● PASSAGE GIVEN
Wrapping round. Rounds to the next integer to the nearest, with ties rounded away from zero, and wrapping on overflow.

Examples

use fixed::{types::extra::U4, FixedI32};
type Fix = FixedI32<U4>;
assert_eq!(Fix::from_num(2.5).wrapping_round(), Fix::from_num(3));
assert_eq!(Fix::from_num(-2.5).wrapping_round(), Fix::from_num(-3));
assert_eq!(Fix::MAX.wrapping_round(), Fix::MIN);

Wrapping round. Rounds to the next integer to the nearest, with ties rounded to even, and wrapping on overflow.

Examples

use fixed::{types::extra::U4, FixedI32};
type Fix = FixedI32<U4>;
assert_eq!(Fix::from_num(2.5).wrapping_round_ties_to_even(), Fix::from_num(2));
assert_eq!(Fix::from_num(3.5).wrapping_round_ties_to_even(), Fix::from_num(4));
assert_eq!(Fix::MAX.wrapping_round_ties_to_even(), Fix::MIN);

Unwrapped ceil. Rounds to the next integer towards +∞, panicking on overflow.

Panics

Panics if the result does not fit.

Examples

use fixed::{types::extra::U4, FixedI32};
type Fix = FixedI32<U4>;
assert_eq!(Fix::from_num(2.5).unwrapped_ceil(), Fix::from_num(3));
assert_eq!(Fix::from_num(-2.5).unwrapped_ceil(), Fix::from_num(-2));

The following panics because of overflow.

use fixed::{types::extra::U4, FixedI32};
type Fix = FixedI32<U4>;
let _overflow = Fix::MAX.unwrapped_ceil();

Unwrapped floor. Rounds to the next integer towards −∞, panicking on overflow.

Overflow can only occur when there are zero integer bits.

Panics

Panics if the result does not fit.

● RAW DATA
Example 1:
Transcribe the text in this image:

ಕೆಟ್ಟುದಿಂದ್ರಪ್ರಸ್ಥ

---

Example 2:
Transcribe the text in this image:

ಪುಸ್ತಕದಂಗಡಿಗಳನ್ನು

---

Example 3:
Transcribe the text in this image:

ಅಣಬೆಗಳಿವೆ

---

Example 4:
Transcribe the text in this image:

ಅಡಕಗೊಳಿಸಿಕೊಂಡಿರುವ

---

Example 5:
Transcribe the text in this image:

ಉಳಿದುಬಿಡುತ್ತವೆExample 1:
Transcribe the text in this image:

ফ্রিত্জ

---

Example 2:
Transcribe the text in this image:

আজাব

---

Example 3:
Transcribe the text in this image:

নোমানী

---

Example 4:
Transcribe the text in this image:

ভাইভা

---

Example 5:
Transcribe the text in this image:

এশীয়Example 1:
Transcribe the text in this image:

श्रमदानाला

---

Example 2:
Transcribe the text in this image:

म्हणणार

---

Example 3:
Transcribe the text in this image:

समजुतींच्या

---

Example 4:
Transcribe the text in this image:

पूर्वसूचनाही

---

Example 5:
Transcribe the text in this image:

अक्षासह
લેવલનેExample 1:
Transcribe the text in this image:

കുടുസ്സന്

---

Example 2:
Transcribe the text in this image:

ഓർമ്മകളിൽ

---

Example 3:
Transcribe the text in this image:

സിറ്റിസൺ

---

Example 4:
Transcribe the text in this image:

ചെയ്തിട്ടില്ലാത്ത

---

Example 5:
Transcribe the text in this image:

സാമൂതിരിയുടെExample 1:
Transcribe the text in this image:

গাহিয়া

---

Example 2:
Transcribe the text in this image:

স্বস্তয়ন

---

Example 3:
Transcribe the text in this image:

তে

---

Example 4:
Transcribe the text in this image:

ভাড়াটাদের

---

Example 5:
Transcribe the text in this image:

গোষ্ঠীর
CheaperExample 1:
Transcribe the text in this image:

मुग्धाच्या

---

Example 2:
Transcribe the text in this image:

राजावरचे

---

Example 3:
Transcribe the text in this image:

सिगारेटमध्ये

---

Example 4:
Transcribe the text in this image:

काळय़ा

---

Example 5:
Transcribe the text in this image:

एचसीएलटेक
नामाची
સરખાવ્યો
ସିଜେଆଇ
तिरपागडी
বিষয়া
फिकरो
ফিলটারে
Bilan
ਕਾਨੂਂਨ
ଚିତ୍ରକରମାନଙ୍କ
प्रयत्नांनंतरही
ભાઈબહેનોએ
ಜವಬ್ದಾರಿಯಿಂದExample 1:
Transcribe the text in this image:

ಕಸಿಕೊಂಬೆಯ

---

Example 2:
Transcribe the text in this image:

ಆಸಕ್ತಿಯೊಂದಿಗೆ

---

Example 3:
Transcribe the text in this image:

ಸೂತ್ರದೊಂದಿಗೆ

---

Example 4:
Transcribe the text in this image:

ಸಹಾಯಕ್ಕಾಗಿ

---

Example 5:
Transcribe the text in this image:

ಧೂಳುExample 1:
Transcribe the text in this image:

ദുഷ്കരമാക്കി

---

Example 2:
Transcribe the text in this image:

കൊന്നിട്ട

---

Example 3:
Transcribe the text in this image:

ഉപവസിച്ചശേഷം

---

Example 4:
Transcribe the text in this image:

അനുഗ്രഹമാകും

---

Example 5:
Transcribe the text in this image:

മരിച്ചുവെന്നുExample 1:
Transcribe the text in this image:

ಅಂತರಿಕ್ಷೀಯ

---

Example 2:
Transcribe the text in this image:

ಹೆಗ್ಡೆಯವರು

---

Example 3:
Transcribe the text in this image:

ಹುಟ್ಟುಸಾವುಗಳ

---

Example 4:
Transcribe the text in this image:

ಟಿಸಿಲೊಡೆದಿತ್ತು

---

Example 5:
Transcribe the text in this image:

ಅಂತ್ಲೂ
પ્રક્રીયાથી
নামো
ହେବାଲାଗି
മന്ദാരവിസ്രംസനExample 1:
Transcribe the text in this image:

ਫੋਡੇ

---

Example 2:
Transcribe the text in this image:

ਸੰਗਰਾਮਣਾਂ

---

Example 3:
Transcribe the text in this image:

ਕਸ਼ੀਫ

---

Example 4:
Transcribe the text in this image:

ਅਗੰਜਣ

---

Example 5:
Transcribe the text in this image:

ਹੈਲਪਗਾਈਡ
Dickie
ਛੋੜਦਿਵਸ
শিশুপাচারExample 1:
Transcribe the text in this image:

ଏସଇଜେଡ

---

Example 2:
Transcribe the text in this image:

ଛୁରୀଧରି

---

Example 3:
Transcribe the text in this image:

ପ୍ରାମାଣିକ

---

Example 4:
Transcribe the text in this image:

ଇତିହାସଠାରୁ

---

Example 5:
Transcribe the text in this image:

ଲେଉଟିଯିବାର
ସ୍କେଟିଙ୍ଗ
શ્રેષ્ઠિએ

● WHAT THIS EXERCISE ASKS
(1) In the rounding documentation, when can overflow happen with unwrapped floor?
(2) Name every method called in the code of the rounding documentation.
(3) Output the rounding documentation starting at the words "Unwrapped ceil. Rounds" and ending after "because of overflow.".

● RESULTS BY TASK
(1) Only when there are zero integer bits.

(2) from_num, wrapping_round, wrapping_round_ties_to_even, unwrapped_ceil

(3)
Unwrapped ceil. Rounds to the next integer towards +∞, panicking on overflow.

Panics

Panics if the result does not fit.

Examples

use fixed::{types::extra::U4, FixedI32};
type Fix = FixedI32<U4>;
assert_eq!(Fix::from_num(2.5).unwrapped_ceil(), Fix::from_num(3));
assert_eq!(Fix::from_num(-2.5).unwrapped_ceil(), Fix::from_num(-2));

The following panics because of overflow.